The post-spring depth chart for the Clemson Tigers has officially been released, and this is the first look that many can get at a team that many think has BCS National Championship potential.
As with all depth chart releases, there are some surprising and some not so surprising aspects revealed on the depth chart. Remember that the depth chart is always subject to change, especially in summer and fall camp.
The key to the release of depth charts is to pay attention to the position battle and see where it may stand heading into summer and fall camp and whether that player can hold on or not. The fact that the recruits are arriving adds an extra element as to whether a talented freshmen could even claim that position if they're able to absorb enough of the playbook. And heading into summer and fall camp, the Tigers have by no means any complete resolutions at several key positions.
Last season, the offensive line was the biggest concern heading into the season opener. Now, while the line must replace only one starter, the left side remains an enigma.
The coaches have stated that they would like Isaiah Battle to claim the starting spot at left tackle, which would allow Brandon Thomas to kick inside to left guard, where he seems to be a more natural fit. However, the promising sophomore is listed as the third tackle behind Eric MacClain, a converted tight end who showed promise during the spring in his first offseason as an offensive lineman.
To top it off, David Beasley and Kalon Davis are listed as co-starters at left guard. Beasley came from behind to win the position last season, but the competition has opened up between these two again. Whether Davis can take that next step and shrug off his inconsistencies will be something to watch in summer and fall camp.
The season-ending ACL injury to projected starting tight end Sam Cooper has thrown a huge twist into the Tigers' plans at tight end. With the loss of Cooper, Stanton Seckinger, who converted from wide receiver, claims the top spot on the depth chart.
What is interesting is that freshman Jordan Leggett, who has been the biggest surprise of spring practice, claimed the No. 2 spot over redshirt freshman Jay Jay McCullough. With the injury to Cooper, Leggett's already diminishing chances of a redshirt are out the window, and he will most certainly see plenty of action in 2013.
Their ability to block on the line of scrimmage remains in question. Leggett comes in as the biggest of the three at 235, followed by McCullough at 235 and Seckinger at 210, although coaches hope to have them back in the 225 to 230 range and Leggett in the 240 to 245 range.

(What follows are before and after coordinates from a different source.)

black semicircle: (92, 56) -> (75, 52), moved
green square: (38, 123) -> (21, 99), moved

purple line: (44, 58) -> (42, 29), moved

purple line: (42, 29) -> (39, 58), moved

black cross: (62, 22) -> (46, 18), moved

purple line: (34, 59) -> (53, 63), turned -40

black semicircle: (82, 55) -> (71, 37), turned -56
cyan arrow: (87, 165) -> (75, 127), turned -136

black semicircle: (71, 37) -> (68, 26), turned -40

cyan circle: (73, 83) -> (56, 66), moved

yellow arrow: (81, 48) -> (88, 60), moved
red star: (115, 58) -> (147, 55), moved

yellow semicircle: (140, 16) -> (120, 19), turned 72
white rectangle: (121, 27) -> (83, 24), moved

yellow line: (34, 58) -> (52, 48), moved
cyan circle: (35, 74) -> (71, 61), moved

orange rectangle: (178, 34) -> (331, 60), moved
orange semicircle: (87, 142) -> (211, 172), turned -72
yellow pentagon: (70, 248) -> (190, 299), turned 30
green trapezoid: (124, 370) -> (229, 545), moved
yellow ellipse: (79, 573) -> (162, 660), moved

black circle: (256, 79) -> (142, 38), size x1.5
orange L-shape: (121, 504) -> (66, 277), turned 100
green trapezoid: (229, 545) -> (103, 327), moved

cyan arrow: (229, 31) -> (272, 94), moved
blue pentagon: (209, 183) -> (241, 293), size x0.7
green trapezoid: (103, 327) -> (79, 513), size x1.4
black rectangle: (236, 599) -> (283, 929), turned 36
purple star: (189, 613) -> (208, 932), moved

Vic Beasley's pass-rushing ability seems to have finally gained enough resolve to keep him as the starter on one side, but Corey Crawford and Tavaris Barnes remain deadlocked on the other side for the remaining defensive end position.

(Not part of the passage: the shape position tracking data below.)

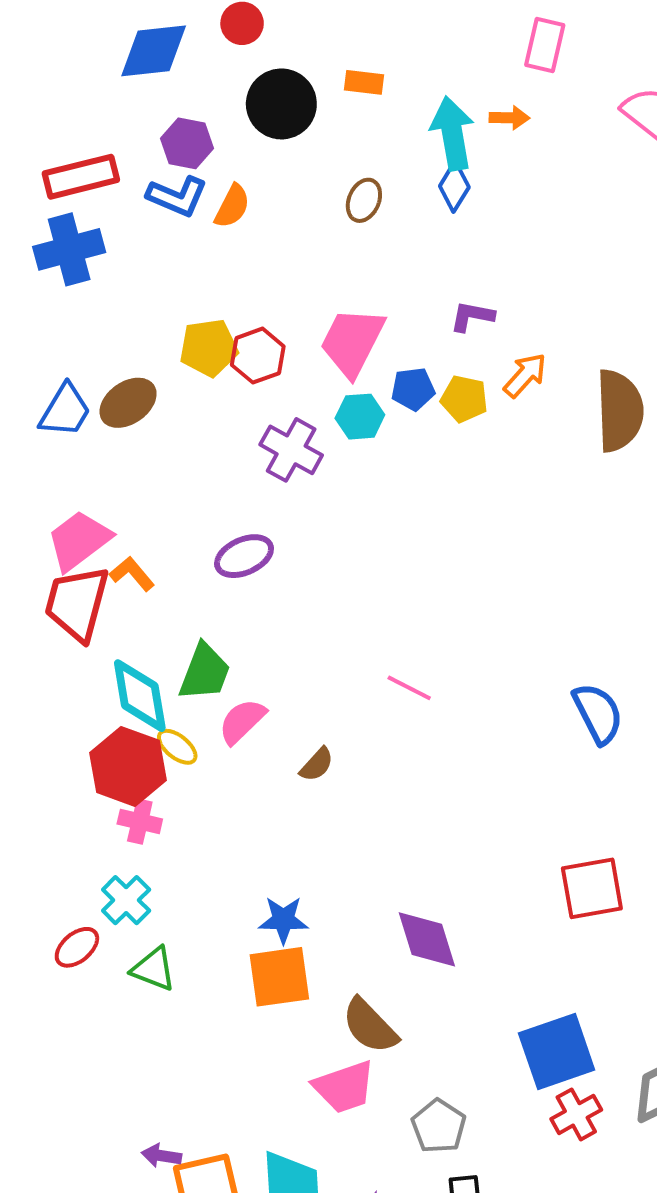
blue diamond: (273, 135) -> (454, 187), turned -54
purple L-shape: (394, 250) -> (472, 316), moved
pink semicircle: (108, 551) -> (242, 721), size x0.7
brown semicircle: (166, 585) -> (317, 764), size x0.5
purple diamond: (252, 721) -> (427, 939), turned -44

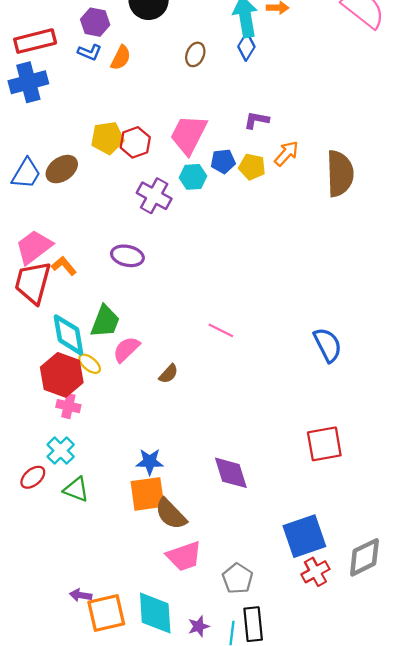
blue L-shape: (177, 196) -> (90, 52), size x0.7
purple ellipse: (244, 556) -> (127, 256), turned 36
brown semicircle: (370, 1026) -> (171, 514), moved

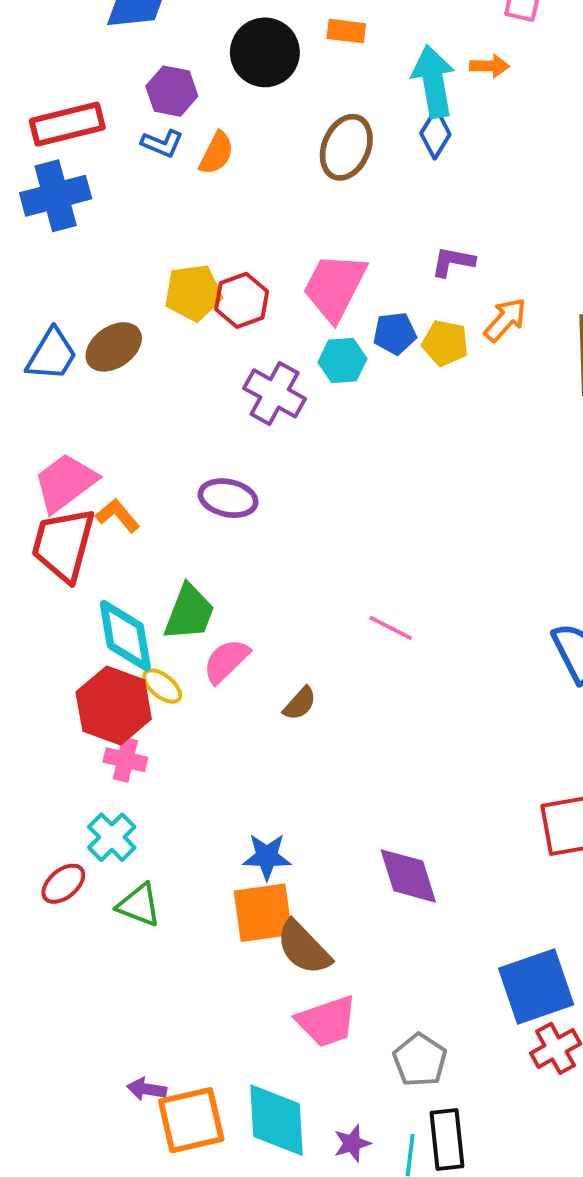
brown ellipse: (195, 54) -> (346, 147), size x1.5

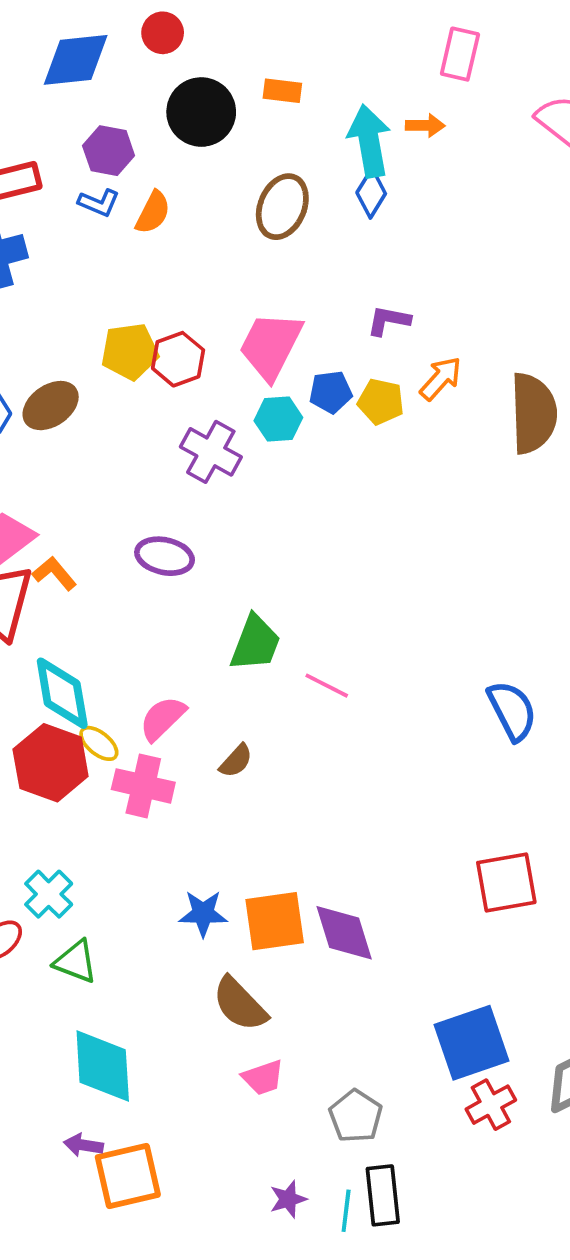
green trapezoid: (189, 612) -> (255, 643), moved
pink cross: (125, 760) -> (143, 786), moved, size x1.4
orange square: (263, 913) -> (275, 921), moved
pink trapezoid: (327, 1021) -> (263, 1078), size x0.7
cyan diamond: (277, 1120) -> (103, 1066), moved

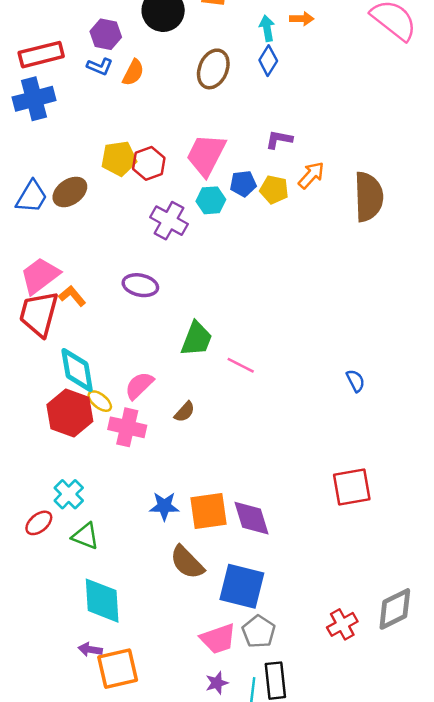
cyan arrow: (369, 141) -> (267, 28), size x0.6
blue semicircle: (512, 711) -> (355, 381), size x0.6
blue square: (472, 1043) -> (242, 586), moved, turned 33
pink trapezoid: (263, 1078) -> (218, 639), moved, size x1.4

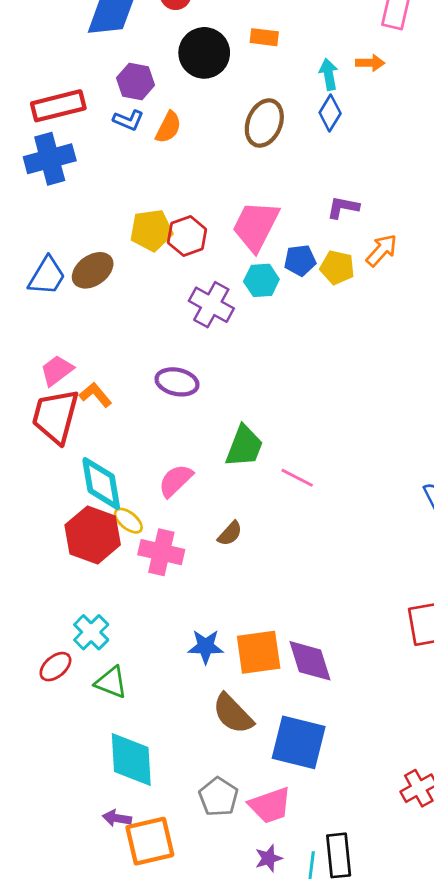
pink trapezoid: (40, 276) -> (57, 370), size x0.7
pink semicircle: (139, 386) -> (176, 481), moved
gray pentagon: (259, 632) -> (219, 797), moved

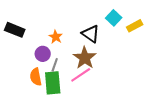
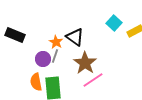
black triangle: (91, 34) -> (75, 37), moved
gray line: (55, 65) -> (55, 56), moved
pink line: (81, 75) -> (93, 80), moved

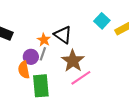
orange semicircle: (36, 82) -> (24, 70), moved

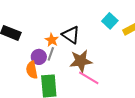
brown star: (73, 61) -> (81, 61), turned 30
pink line: (81, 78) -> (89, 78), turned 65

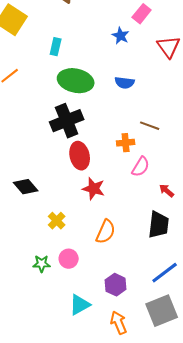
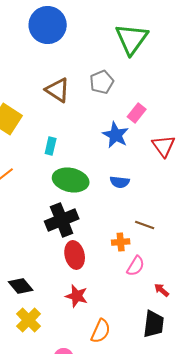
blue star: (121, 36) -> (116, 135), size x1.5
red star: (94, 189) -> (77, 296), moved
yellow cross: (57, 221) -> (29, 320), moved, size x1.4

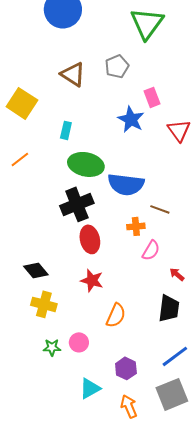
pink rectangle: (137, 113) -> (152, 97), turned -60
blue semicircle: (120, 182) -> (126, 184), moved, size x1.8
yellow cross: (29, 320) -> (44, 304), turned -30

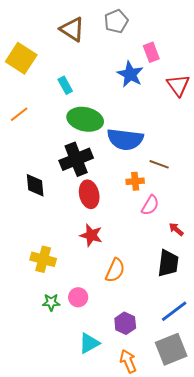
cyan rectangle: (66, 130) -> (65, 85), turned -42
black diamond: (36, 270) -> (35, 185), moved, turned 35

Both players have starting potential, and Crawford has not necessarily become a guarantee with his play last season. Barnes and Crawford both have the ability to spark the pass rush that was inconsistent last season, and one that could have helped a struggling secondary that later became thinner due to injuries.
On the interior, Grady Jarrett and Josh Watson have emerged as the main guys, with DJ Reader and Deshawn Williams rounding out the rotation along with Carlos Watkins as the fifth man in the rotation. This is probably one of the deepest groups on the team outside of receiver and linebacker.
From a depth standpoint, linebacker is one of the deeper positions the Tigers have in 2013, after going seasons where it was one of the thinner positions on the team. Defensive coordinator Brent Venables has liked what he's seen out of the linebacker rotation during the spring.
One of the surprising aspects about this initial depth chart was the lack of listed co-starters at the Will position, where there seemed to be a crowd with Tony Steward, Kellen Jones and now Spencer Shuey, who has been working at the position since the start of spring practice.
Shuey has found himself atop the depth chart, followed by Steward and then Jones, who has been turning heads since last season when he worked on the scout team. Despite being listed as the third-team linebacker, Jones is expected to see the field, and his ability in this defense could boost the Tigers' front seven.
The Will position is perhaps one of the more active positions at linebacker, a spot where former starter Jonathan "Tig" Willard was one of the more productive linebackers for the Tigers last season.
This will be an interesting position to watch, especially with Steward waiting for his chance to shine after entering Clemson as a highly rated linebacker coming out of high school and struggling through ACL injuries.
Talk about a position left unresolved. The cornerback position is still up for grabs, with both spots listing players as co-starters.
On one side, Garry Peters and Bashaud Breeland are listed, while Darius Robinson and Martin Jenkins man the other co-starting position.
At safety, defensive coordinator Brent Venables has said that Travis Blanks and Robert Smith have solidified themselves, and was pleased with their progress during the spring.
The corner position was inconsistent during the course of the 2012 season, and was hit with injuries to Darius Robinson and Bashaud Breeland late in the season that made an already thin position lacking depth even thinner.
With the current uncertainty at corner, this makes the arrival of the Tigers' incoming freshman class, which consists of eight defensive backs, and includes the likes of 5-star cornerback Mackensie Alexander, even more interesting, and how the starters are determined could hinge upon how long it takes the freshman to become acclimated and absorb Venables' defense.
The battle at corner should be the main position battle during summer and fall camp, and fans should be able to breathe easier with more numbers and depth at the position.